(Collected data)
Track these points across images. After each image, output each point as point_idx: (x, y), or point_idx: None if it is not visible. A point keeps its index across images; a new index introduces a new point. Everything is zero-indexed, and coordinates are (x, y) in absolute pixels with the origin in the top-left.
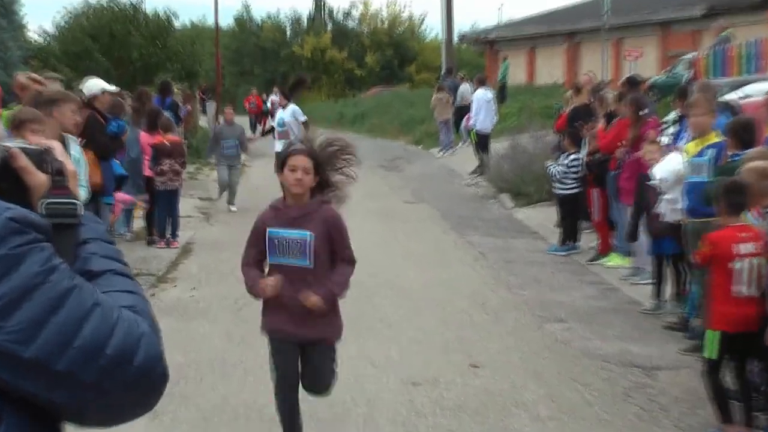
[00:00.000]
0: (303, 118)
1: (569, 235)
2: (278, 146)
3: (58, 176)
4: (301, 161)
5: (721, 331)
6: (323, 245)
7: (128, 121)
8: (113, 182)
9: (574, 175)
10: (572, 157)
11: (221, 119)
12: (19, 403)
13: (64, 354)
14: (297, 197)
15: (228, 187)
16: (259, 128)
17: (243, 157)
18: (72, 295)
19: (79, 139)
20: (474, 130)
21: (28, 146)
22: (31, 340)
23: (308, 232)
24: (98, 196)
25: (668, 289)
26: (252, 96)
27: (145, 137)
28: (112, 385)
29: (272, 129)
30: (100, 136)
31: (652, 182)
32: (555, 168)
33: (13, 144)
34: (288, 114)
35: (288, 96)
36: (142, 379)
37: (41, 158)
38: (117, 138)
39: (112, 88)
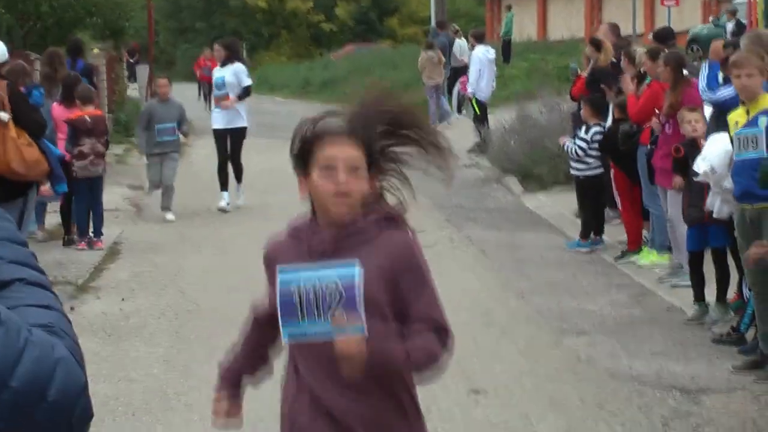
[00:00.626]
0: (248, 81)
1: (592, 227)
2: (217, 118)
3: None
4: (345, 151)
5: None
6: (384, 294)
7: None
8: (59, 165)
9: (597, 153)
10: (594, 130)
11: (154, 94)
12: None
13: None
14: (340, 216)
15: (162, 187)
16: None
17: (182, 139)
18: None
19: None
20: (474, 98)
21: None
22: None
23: (356, 267)
24: (33, 185)
25: (714, 293)
26: (204, 59)
27: (58, 111)
28: (18, 427)
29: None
30: (27, 109)
31: (698, 177)
32: (573, 144)
33: None
34: (230, 73)
35: (232, 50)
36: (58, 417)
37: None
38: (35, 110)
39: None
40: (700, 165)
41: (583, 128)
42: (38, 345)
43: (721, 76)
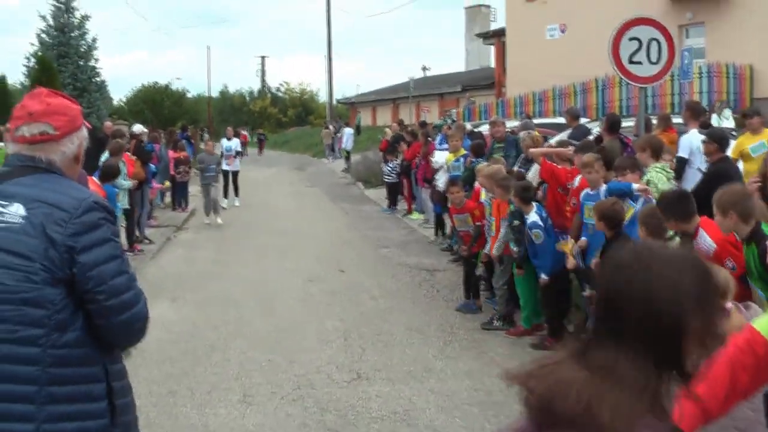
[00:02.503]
0: (238, 148)
1: (392, 202)
2: (224, 165)
3: None
4: None
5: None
6: None
7: (164, 145)
8: (150, 176)
9: (394, 172)
10: (393, 163)
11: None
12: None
13: (103, 285)
14: None
15: (213, 203)
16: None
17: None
18: (119, 259)
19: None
20: (344, 149)
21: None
22: (92, 269)
23: None
24: (143, 184)
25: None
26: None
27: (171, 153)
28: (117, 314)
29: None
30: (141, 152)
31: (436, 166)
32: (386, 167)
33: None
34: (235, 143)
35: (237, 132)
36: (133, 320)
37: None
38: (150, 153)
39: (143, 129)
40: (437, 163)
41: (389, 162)
42: (137, 289)
43: (439, 139)
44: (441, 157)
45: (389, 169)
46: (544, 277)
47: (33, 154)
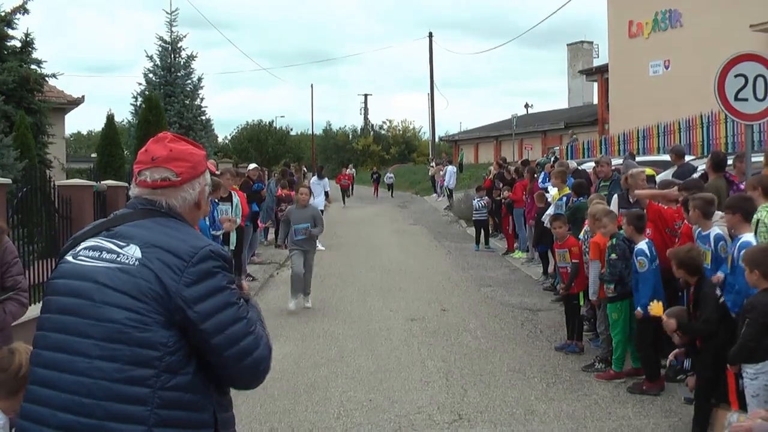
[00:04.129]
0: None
1: (478, 240)
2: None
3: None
4: None
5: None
6: None
7: (274, 182)
8: (251, 215)
9: (485, 209)
10: (484, 199)
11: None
12: (198, 358)
13: (220, 335)
14: None
15: (302, 279)
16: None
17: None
18: (235, 306)
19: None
20: (447, 187)
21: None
22: (206, 319)
23: None
24: (246, 220)
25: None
26: (342, 175)
27: (279, 191)
28: (237, 362)
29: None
30: (247, 191)
31: (543, 218)
32: (476, 203)
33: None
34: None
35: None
36: (255, 364)
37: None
38: (257, 192)
39: (252, 166)
40: (544, 218)
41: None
42: (256, 333)
43: (542, 177)
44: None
45: (480, 205)
46: (639, 310)
47: (154, 198)
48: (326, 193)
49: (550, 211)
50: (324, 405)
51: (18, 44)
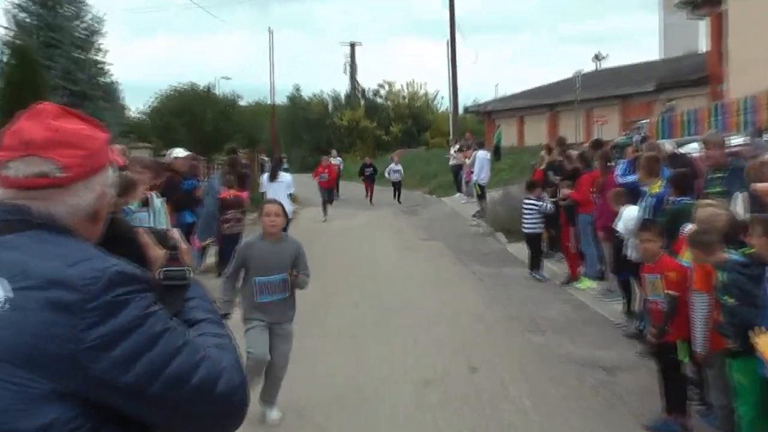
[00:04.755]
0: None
1: (537, 262)
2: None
3: (174, 251)
4: None
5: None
6: None
7: (218, 180)
8: (182, 228)
9: (537, 216)
10: (535, 202)
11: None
12: (117, 420)
13: (155, 382)
14: None
15: (264, 373)
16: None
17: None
18: (165, 336)
19: (160, 196)
20: (476, 182)
21: (155, 228)
22: (127, 370)
23: None
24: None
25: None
26: (322, 167)
27: (222, 192)
28: (196, 410)
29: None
30: (174, 192)
31: (618, 234)
32: (535, 204)
33: (144, 226)
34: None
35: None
36: (223, 405)
37: (163, 237)
38: (189, 193)
39: (180, 153)
40: (618, 227)
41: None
42: (210, 359)
43: (622, 167)
44: (630, 215)
45: (531, 210)
46: None
47: (26, 204)
48: (291, 196)
49: (634, 215)
50: None
51: None
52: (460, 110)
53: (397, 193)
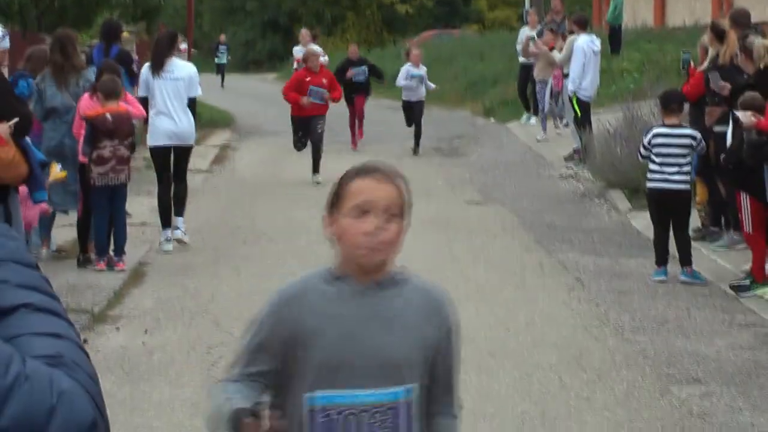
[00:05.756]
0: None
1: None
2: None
3: None
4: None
5: None
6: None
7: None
8: (40, 169)
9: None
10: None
11: None
12: None
13: None
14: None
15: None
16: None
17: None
18: None
19: None
20: (575, 97)
21: None
22: None
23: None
24: (10, 190)
25: None
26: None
27: (87, 105)
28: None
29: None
30: (11, 100)
31: None
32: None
33: None
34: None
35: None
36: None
37: None
38: (20, 106)
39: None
40: None
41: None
42: (33, 379)
43: None
44: None
45: (678, 148)
46: None
47: None
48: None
49: None
50: None
51: None
52: None
53: (414, 127)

== Problem requirements ==
There is a run of lines above from the one with "0: (303, 118)" to the one with "28: (112, 385)"; print exactly that run, both ends included, and nothing else.

== Response to the exercise ==
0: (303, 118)
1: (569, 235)
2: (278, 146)
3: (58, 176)
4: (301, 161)
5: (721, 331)
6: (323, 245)
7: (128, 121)
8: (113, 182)
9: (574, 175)
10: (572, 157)
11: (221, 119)
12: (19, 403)
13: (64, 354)
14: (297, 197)
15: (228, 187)
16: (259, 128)
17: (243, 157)
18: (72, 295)
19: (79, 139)
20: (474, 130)
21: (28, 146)
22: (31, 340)
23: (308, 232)
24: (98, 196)
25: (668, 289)
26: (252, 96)
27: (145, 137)
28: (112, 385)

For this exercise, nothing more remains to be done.